(Collected data)
== == ==

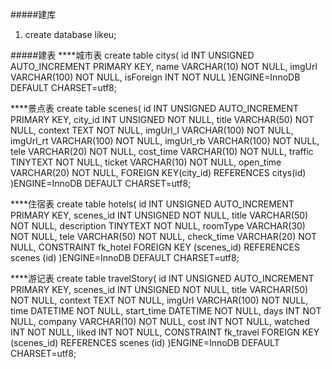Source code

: #####建库
1. create database likeu;

#####建表
****城市表
create table citys(
	id INT UNSIGNED AUTO_INCREMENT PRIMARY KEY,
	name VARCHAR(10) NOT NULL,
	imgUrl VARCHAR(100) NOT NULL,
	isForeign INT NOT NULL
)ENGINE=InnoDB DEFAULT CHARSET=utf8;

****景点表
create table scenes(
	id INT UNSIGNED AUTO_INCREMENT PRIMARY KEY,
	city_id INT UNSIGNED NOT NULL,
	title VARCHAR(50) NOT NULL,
	context TEXT NOT NULL,
	imgUrl_l VARCHAR(100) NOT NULL,
	imgUrl_rt VARCHAR(100) NOT NULL,
	imgUrl_rb VARCHAR(100) NOT NULL,
	tele VARCHAR(20) NOT NULL,
	cost_time VARCHAR(10) NOT NULL,
	traffic TINYTEXT NOT NULL,
	ticket VARCHAR(10) NOT NULL,
	open_time VARCHAR(20) NOT NULL,
	FOREIGN KEY(city_id) REFERENCES citys(id)
)ENGINE=InnoDB DEFAULT CHARSET=utf8;

****住宿表
create table hotels(
	id INT UNSIGNED AUTO_INCREMENT PRIMARY KEY,
	scenes_id INT UNSIGNED NOT NULL,
	title VARCHAR(50) NOT NULL,
	description TINYTEXT NOT NULL,
	roomType VARCHAR(30) NOT NULL,
	tele VARCHAR(50) NOT NULL,
	check_time VARCHAR(20) NOT NULL,
	CONSTRAINT fk_hotel FOREIGN KEY (scenes_id) REFERENCES scenes (id)
)ENGINE=InnoDB DEFAULT CHARSET=utf8;

****游记表
create table travelStory(
	id INT UNSIGNED AUTO_INCREMENT PRIMARY KEY,
	scenes_id INT UNSIGNED NOT NULL,
	title VARCHAR(50) NOT NULL,
	context TEXT NOT NULL,
	imgUrl VARCHAR(100) NOT NULL,
	time DATETIME NOT NULL,
	start_time DATETIME NOT NULL,
	days INT NOT NULL,
	company VARCHAR(10) NOT NULL,
	cost INT NOT NULL,
	watched INT NOT NULL,
	liked INT NOT NULL,
	CONSTRAINT fk_travel FOREIGN KEY (scenes_id) REFERENCES scenes (id)
)ENGINE=InnoDB DEFAULT CHARSET=utf8;

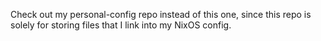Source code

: Check out my personal-config repo instead of this one, since this repo is solely for storing files that I link into my NixOS config. 
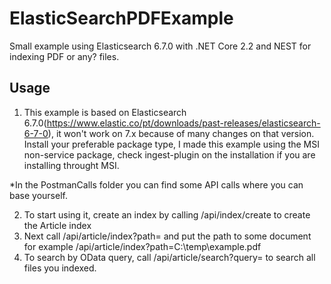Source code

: # ElasticSearchPDFExample

Small example using Elasticsearch 6.7.0 with .NET Core 2.2 and NEST for indexing PDF or any? files.

## Usage ##

1. This example is based on Elasticsearch 6.7.0(https://www.elastic.co/pt/downloads/past-releases/elasticsearch-6-7-0), it won't work on 7.x because of many changes on that version. Install your preferable package type, I made this example using the MSI non-service package, check ingest-plugin on the installation if you are installing throught MSI.

*In the PostmanCalls folder you can find some API calls where you can base yourself.

2. To start using it, create an index by calling /api/index/create to create the Article index
3. Next call /api/article/index?path= and put the path to some document for example /api/article/index?path=C:\temp\example.pdf
4. To search by OData query, call /api/article/search?query= to search all files you indexed.
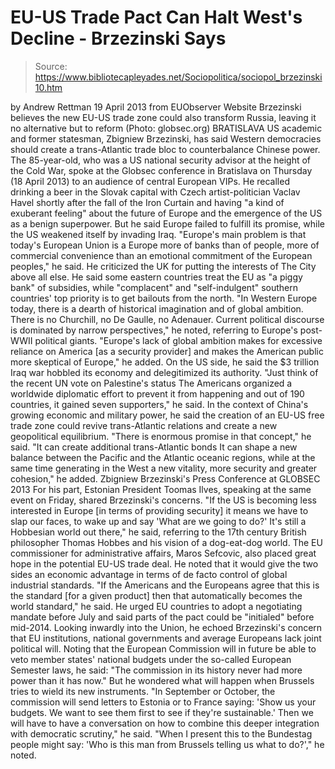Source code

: # EU-US Trade Pact Can Halt West's Decline - Brzezinski Says

> Source: https://www.bibliotecapleyades.net/Sociopolitica/sociopol_brzezinski10.htm

by Andrew Rettman
19 April 2013
from
EUObserver Website
Brzezinski believes the new
EU-US trade zone could also transform Russia,
leaving it no alternative but
to reform
(Photo: globsec.org)
BRATISLAVA
US academic and former statesman,
Zbigniew Brzezinski, has said Western democracies should
create a trans-Atlantic trade bloc to counterbalance Chinese power.
The 85-year-old, who was a US national security advisor at the height of the
Cold War, spoke at the
Globsec conference in Bratislava on
Thursday (18 April 2013) to an audience of central European VIPs.
He recalled drinking a beer in the Slovak capital with Czech
artist-politician Vaclav Havel shortly after the fall of the Iron Curtain
and having "a kind of exuberant feeling" about the future of Europe and the
emergence of the US as a benign superpower.
But he said Europe failed to fulfill its promise, while the US weakened
itself by invading Iraq.
"Europe's main problem is that today's
European Union is a Europe more of banks than of people, more of
commercial convenience than an emotional commitment of the European
peoples," he said.
He criticized the UK for putting the interests
of The City above all else.
He said some eastern countries treat the EU as
"a piggy bank" of subsidies, while "complacent" and "self-indulgent"
southern countries' top priority is to get bailouts from the north.
"In Western Europe today, there is a dearth
of historical imagination and of global ambition. There is no Churchill,
no De Gaulle, no Adenauer. Current political discourse is dominated by
narrow perspectives," he noted, referring to Europe's post-WWII
political giants.
"Europe's lack of global ambition makes for excessive reliance on
America [as a security provider] and makes the American public more
skeptical of Europe," he added.
On the US side, he said the $3 trillion Iraq war
hobbled its economy and delegitimized its authority.
"Just think of the recent UN vote on
Palestine's status
The Americans organized a worldwide diplomatic
effort to prevent it from happening and out of 190 countries, it gained
seven supporters," he said.
In the context of China's growing economic and
military power, he said the creation of an EU-US free trade zone could
revive trans-Atlantic relations and create a new geopolitical equilibrium.
"There is enormous promise in that concept,"
he said.
"It can create additional trans-Atlantic bonds
It can shape a new
balance between the Pacific and the Atlantic oceanic regions, while at
the same time generating in the West a new vitality, more security and
greater cohesion," he added.
Zbigniew Brzezinski's Press Conference at GLOBSEC 2013
For his part, Estonian President Toomas Ilves,
speaking at the same event on Friday, shared Brzezinski's concerns.
"If the US is becoming less interested in
Europe [in terms of providing security]
it means we have to slap our
faces, to wake up and say 'What are we going to do?' It's still a
Hobbesian world out there," he said, referring to the 17th
century British philosopher Thomas Hobbes and his vision of a
dog-eat-dog world.
The EU commissioner for administrative affairs,
Maros Sefcovic, also placed great hope in the potential EU-US trade
deal.
He noted that it would give the two sides an economic advantage in terms of
de facto control of global industrial standards.
"If the Americans and the Europeans agree
that this is the standard [for a given product] then that automatically
becomes the world standard," he said.
He urged EU countries to adopt a negotiating
mandate before July and said parts of the pact could be "initialed" before
mid-2014.
Looking inwardly into the Union, he echoed Brzezinski's concern that EU
institutions, national governments and average Europeans lack joint
political will.
Noting that the European Commission will in future be able to veto member
states' national budgets under the so-called European Semester laws, he
said:
"The commission in its history never had
more power than it has now."
But he wondered what will happen when Brussels
tries to wield its new instruments.
"In September or October, the commission
will send letters to Estonia or to France saying: 'Show us your budgets.
We want to see them first to see if they're sustainable.' Then we will
have to have a conversation on how to combine this deeper integration
with democratic scrutiny," he said.
"When I present this to the Bundestag
people might say: 'Who is this
man from Brussels telling us what to do?'," he noted.
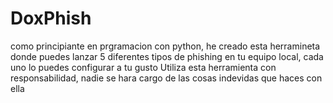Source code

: # DoxPhish
como principiante en prgramacion con python, he creado esta herramineta donde puedes lanzar 5 diferentes tipos de phishing en tu equipo local, cada uno lo puedes configurar a tu gusto
Utiliza esta herramienta con responsabilidad, nadie se hara cargo de las cosas indevidas que haces con ella

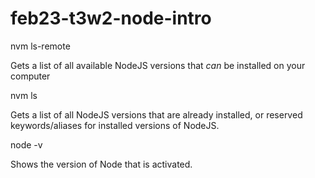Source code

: # feb23-t3w2-node-intro

nvm ls-remote

Gets a list of all available NodeJS versions that _can_ be installed on your computer

nvm ls

Gets a list of all NodeJS versions that are already installed, or reserved keywords/aliases for installed versions of NodeJS.

node -v

Shows the version of Node that is activated.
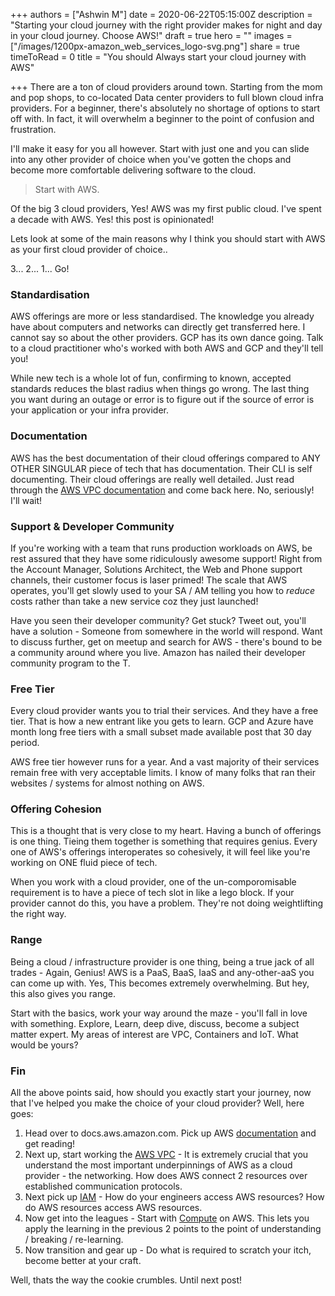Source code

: +++
authors = ["Ashwin M"]
date = 2020-06-22T05:15:00Z
description = "Starting your cloud journey with the right provider makes for night and day in your cloud journey. Choose AWS!"
draft = true
hero = ""
images = ["/images/1200px-amazon_web_services_logo-svg.png"]
share = true
timeToRead = 0
title = "You should Always start your cloud journey with AWS"

+++
There are a ton of cloud providers around town. Starting from the mom and pop shops, to co-located Data center providers to full blown cloud infra providers. For a beginner, there's absolutely no shortage of options to start off with. In fact, it will overwhelm a beginner to the point of confusion and frustration.

<!--more-->

I'll make it easy for you all however. Start with just one and you can slide into any other provider of choice when you've gotten the chops and become more comfortable delivering software to the cloud.

> Start with AWS.

Of the big 3 cloud providers, Yes! AWS was my first public cloud. I've spent a decade with AWS. Yes! this post is opinionated!

Lets look at some of the main reasons why I think you should start with AWS as your first cloud provider of choice..

3\... 2... 1... Go!

### Standardisation

AWS offerings are more or less standardised. The knowledge you already have about computers and networks can directly get transferred here. I cannot say so about the other providers. GCP has its own dance going. Talk to a cloud practitioner who's worked with both AWS and GCP and they'll tell you!

While new tech is a whole lot of fun, confirming to known, accepted standards reduces the blast radius when things go wrong. The last thing you want during an outage or error is to figure out if the source of error is your application or your infra provider.

### Documentation

AWS has the best documentation of their cloud offerings compared to ANY OTHER SINGULAR piece of tech that has documentation. Their CLI is self documenting. Their cloud offerings are really well detailed. Just read through the [AWS VPC documentation](https://docs.aws.amazon.com/vpc/index.html) and come back here. No, seriously! I'll wait!

### Support & Developer Community

If you're working with a team that runs production workloads on AWS, be rest assured that they have some ridiculously awesome support! Right from the Account Manager, Solutions Architect, the Web and Phone support channels, their customer focus is laser primed! The scale that AWS operates, you'll get slowly used to your SA / AM telling you how to _reduce_ costs rather than take a new service coz they just launched!

Have you seen their developer community? Get stuck? Tweet out, you'll have a solution - Someone from somewhere in the world will respond. Want to discuss further, get on meetup and search for AWS - there's bound to be a community around where you live. Amazon has nailed their developer community program to the T.

### Free Tier

Every cloud provider wants you to trial their services. And they have a free tier. That is how a new entrant like you gets to learn. GCP and Azure have month long free tiers with a small subset made available post that 30 day period.

AWS free tier however runs for a year. And a vast majority of their services remain free with very acceptable limits. I know of many folks that ran their websites / systems for almost nothing on AWS.

### Offering Cohesion

This is a thought that is very close to my heart. Having a bunch of offerings is one thing. Tieing them together is something that requires genius. Every one of AWS's offerings interoperates so cohesively, it will feel like you're working on ONE fluid piece of tech.

When you work with a cloud provider, one of the un-comporomisable requirement is to have a piece of tech slot in like a lego block. If your provider cannot do this, you have a problem. They're not doing weightlifting the right way.

### Range

Being a cloud / infrastructure provider is one thing, being a true jack of all trades - Again, Genius! AWS is a PaaS, BaaS, IaaS and any-other-aaS you can come up with. Yes, This becomes extremely overwhelming. But hey, this also gives you range.

Start with the basics, work your way around the maze - you'll fall in love with something. Explore, Learn, deep dive, discuss, become a subject matter expert. My areas of interest are VPC, Containers and IoT. What would be yours?

### Fin

All the above points said, how should you exactly start your journey, now that I've helped you make the choice of your cloud provider? Well, here goes:

1. Head over to docs.aws.amazon.com. Pick up AWS [documentation](https://aws.amazon.com/getting-started/?ref=docs_gateway) and get reading!
2. Next up, start working the [AWS VPC](https://docs.aws.amazon.com/vpc/index.html) - It is extremely crucial that you understand the most important underpinnings of AWS as a cloud provider - the networking. How does AWS connect 2 resources over established communication protocols.
3. Next pick up [IAM](https://docs.aws.amazon.com/iam/index.html?nc2=h_ql_doc_iam) - How do your engineers access AWS resources? How do AWS resources access AWS resources.
4. Now get into the leagues - Start with [Compute](https://aws.amazon.com/getting-started/hands-on/launch-a-virtual-machine/) on AWS. This lets you apply the learning in the previous 2 points to the point of understanding / breaking / re-learning.
5. Now transition and gear up - Do what is required to scratch your itch, become better at your craft.

Well, thats the way the cookie crumbles. Until next post!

== == ==

Problem to solve ->
List every line in the rows above that contains the string "using".

Worked solution ->
Small example using Elasticsearch 6.7.0 with .NET Core 2.2 and NEST for indexing PDF or any? files.
1. This example is based on Elasticsearch 6.7.0(https://www.elastic.co/pt/downloads/past-releases/elasticsearch-6-7-0), it won't work on 7.x because of many changes on that version. Install your preferable package type, I made this example using the MSI non-service package, check ingest-plugin on the installation if you are installing throught MSI.
2. To start using it, create an index by calling /api/index/create to create the Article index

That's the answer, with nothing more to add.